As a woman of color, Rodas recognizes her own privilege and acknowledges the importance of educating herself and having honest conversations about race with those in her company and in the community. This type of work, she believes, is necessary to make sure that any internal communications or tweets meant for the public are as inclusive as possible.

“We’re learning — observing shifts in language — and adapting to make sure people, especially those who are most vulnerable, get the most accurate information possible to make the best choices possible,” she said.

Tired

Health communication scholar Robin Stevens’ research is similarly focused on listening closely to the type of language formed within specific communities. A pioneer in the emerging field of digital epidemiology, Stevens uses digital data like social media posts to investigate Black and Latinx youth well-being, sexual health, mental health and substance use.

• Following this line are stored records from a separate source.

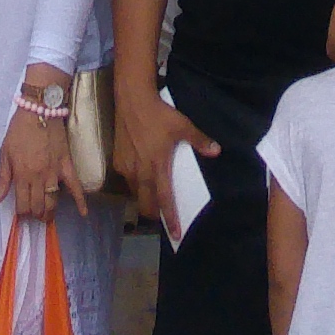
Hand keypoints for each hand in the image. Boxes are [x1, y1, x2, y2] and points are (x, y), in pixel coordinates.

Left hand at [0, 93, 80, 226]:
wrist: (39, 108)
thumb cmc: (19, 130)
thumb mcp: (5, 153)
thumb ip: (2, 179)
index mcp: (22, 175)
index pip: (23, 206)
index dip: (21, 214)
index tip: (21, 213)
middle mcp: (39, 177)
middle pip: (38, 207)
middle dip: (35, 215)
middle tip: (33, 214)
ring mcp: (55, 171)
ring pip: (53, 201)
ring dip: (50, 213)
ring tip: (47, 216)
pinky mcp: (67, 164)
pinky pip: (75, 185)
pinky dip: (80, 200)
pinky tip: (83, 212)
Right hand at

One of the studies Stevens conducted before arriving at USC Annenberg this Fall was focused on studying depressive language that Black youth use on Twitter. Bridgette Brawner, the co-principal investigator on the project, flagged the word “tired,” indicating that it came out of a study she had conducted designed to address the role of mental illness and emotion regulation in Black teens in Philadelphia. She suggested Stevens add it to her list.

“We then used those insights in developing the classifier — the types of words we are going to look for — as we identified depressive language in social media posts,” Stevens said. She added that words like “tired” or “mad,” used by Black youth to indicate they are depressed, wouldn’t have been included in the DSM-5, a catalogue of mental health disorders created by psychiatrists. Stevens notes that most of the lexicons created to describe mental health afflictions are built on white populations, which is why the work her group does is so necessary.

“So, if we mischaracterize an entire population based on a faulty assessment, we miss critical opportunities to intervene,” she said. “By targeting youth in these digital neighborhoods and their corresponding vocabularies, we’re better able to identify and implement effective public health interventions that allow minoritized youth to thrive.”

People have always used language to make sense of their worlds, and, according to USC Annenberg experts, that isn’t changing. A single word can change a story. Language can create community, solve problems and define the identity and character of a society.

“Having a language is not in itself the work of creating change, but it definitely helps structure your cognitive world in a way that allows you to navigate the change that needs to happen,” Hirsch said. “Language is really important, both in our own understanding and our ability to communicate and find solidarity with others.